En diciembre hay nostalgia

POR RUY FERNANDO HIDALGO MONTAÑO

Para mí, como para otros amigos y familiares con quienes he conversado sobre el tema, es inevitable que en diciembre haya una sensación de nostalgia muy dentro de uno, una mezcla de sentimientos encontrados, porque se va un año más que te haya tratado como te haya tratado está a punto de desaparecer para siempre de la vida de todos. Quizá en esta época del año me pongo un poco filosófico, pero que le voy a hacer si fui así desde que tengo uso de razón, talvez sea porque no he tenido un camino fácil, que con la ayuda de Dios y de muchos ángeles que él, se encargó de poner en mi destino he podido transitar hasta estas alturas del diciembre actual.

Cada vez que llega este último mes del año me lleno de recuerdos, y evoco momentos floridos de años anteriores en los que tuve muchos instantes de alegría, junto a seres muy amados que hacían todo lo posible por darme lo que estaba en sus manos para dibujar una sonrisa en mis labios y poner dicha en mi corazón, pero también me asalta la tristeza de su ausencia a la que uno humanamente no se acostumbra, y no es que no agradezca al todo poderoso por los seres que ahora mismo me rodean y que son igual de maravillosos, solo si usted ha perdido a alguien muy importante en su vida, entenderá lo que quiero decir, desde nuestra naturaleza humana quisiéramos irnos antes de todos los que amamos, pero eso no lo decidimos nosotros sino la voluntad suprema.

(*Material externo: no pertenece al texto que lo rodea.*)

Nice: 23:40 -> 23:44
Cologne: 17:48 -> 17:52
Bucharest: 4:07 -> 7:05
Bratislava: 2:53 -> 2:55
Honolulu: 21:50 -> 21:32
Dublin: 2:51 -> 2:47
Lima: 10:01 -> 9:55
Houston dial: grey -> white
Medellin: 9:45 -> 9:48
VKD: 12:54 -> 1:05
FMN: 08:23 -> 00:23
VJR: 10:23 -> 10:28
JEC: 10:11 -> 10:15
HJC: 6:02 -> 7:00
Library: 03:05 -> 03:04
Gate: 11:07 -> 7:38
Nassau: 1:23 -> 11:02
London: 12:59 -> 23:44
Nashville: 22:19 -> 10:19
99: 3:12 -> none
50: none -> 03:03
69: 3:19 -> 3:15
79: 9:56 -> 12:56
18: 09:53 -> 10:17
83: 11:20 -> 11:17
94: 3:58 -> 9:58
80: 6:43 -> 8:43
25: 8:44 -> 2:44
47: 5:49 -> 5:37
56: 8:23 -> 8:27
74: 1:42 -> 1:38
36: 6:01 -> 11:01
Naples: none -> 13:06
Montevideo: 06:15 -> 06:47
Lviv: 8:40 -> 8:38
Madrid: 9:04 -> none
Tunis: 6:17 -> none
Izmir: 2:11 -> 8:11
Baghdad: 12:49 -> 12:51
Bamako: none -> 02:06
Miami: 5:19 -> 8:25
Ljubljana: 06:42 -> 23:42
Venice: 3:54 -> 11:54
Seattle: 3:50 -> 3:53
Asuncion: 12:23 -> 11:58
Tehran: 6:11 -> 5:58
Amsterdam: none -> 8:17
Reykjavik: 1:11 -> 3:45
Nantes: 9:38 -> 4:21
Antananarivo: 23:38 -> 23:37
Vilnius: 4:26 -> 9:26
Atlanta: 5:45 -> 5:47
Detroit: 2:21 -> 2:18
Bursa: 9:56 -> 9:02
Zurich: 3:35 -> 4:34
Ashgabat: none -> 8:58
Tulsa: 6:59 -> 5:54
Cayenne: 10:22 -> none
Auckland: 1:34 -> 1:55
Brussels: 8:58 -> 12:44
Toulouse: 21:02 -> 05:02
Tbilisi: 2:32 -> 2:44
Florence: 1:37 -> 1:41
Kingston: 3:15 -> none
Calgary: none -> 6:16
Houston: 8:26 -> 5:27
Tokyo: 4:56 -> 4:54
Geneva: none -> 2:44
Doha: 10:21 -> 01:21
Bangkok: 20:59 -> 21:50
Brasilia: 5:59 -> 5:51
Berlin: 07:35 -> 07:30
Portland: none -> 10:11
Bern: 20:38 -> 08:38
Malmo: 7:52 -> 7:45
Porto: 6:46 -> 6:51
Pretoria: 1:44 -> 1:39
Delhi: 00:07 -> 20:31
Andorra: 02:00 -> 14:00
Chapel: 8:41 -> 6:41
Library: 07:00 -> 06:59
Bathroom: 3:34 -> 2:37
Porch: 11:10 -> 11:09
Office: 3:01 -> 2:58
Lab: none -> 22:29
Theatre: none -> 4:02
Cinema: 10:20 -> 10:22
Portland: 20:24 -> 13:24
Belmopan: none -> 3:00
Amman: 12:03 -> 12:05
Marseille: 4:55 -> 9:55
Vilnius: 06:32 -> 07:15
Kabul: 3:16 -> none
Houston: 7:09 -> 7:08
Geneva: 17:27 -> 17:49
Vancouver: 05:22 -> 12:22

Mi madre se fue de este mundo en diciembre de 2008 y este doloroso suceso, marcó un antes y un después en mi existencia, mujer guerrera inclaudicable, llenó e iluminó mis días con la luz de su ejemplo, me enseñó a que por muy complicada que se nos haga la vida, siempre tenemos la compañía de Dios a nuestro lado, no liberándonos de nuestras cargas y preocupaciones, sino ayudándonos a cargarlas para que se nos hagan más livianas y llevaderas, teniendo presente en cada momento que, todos estamos de paso por acá. ¡Pero cómo nos cuesta aceptar esta gran verdad!

Diciembre, nos enfrenta con realidades sociales distintas y ahonda más de manera cruda las desigualdades, los estados de ánimo, la soledad, las ausencias, la tristeza, todo esto como que se agudiza mucho más por estas fechas. Pero no nos pongamos negativos agradezcamos por lo que tenemos y por los que están, pese a la nostalgia seguimos aquí, por ende, somos una intención del padre eterno y seguiremos hasta que él lo disponga.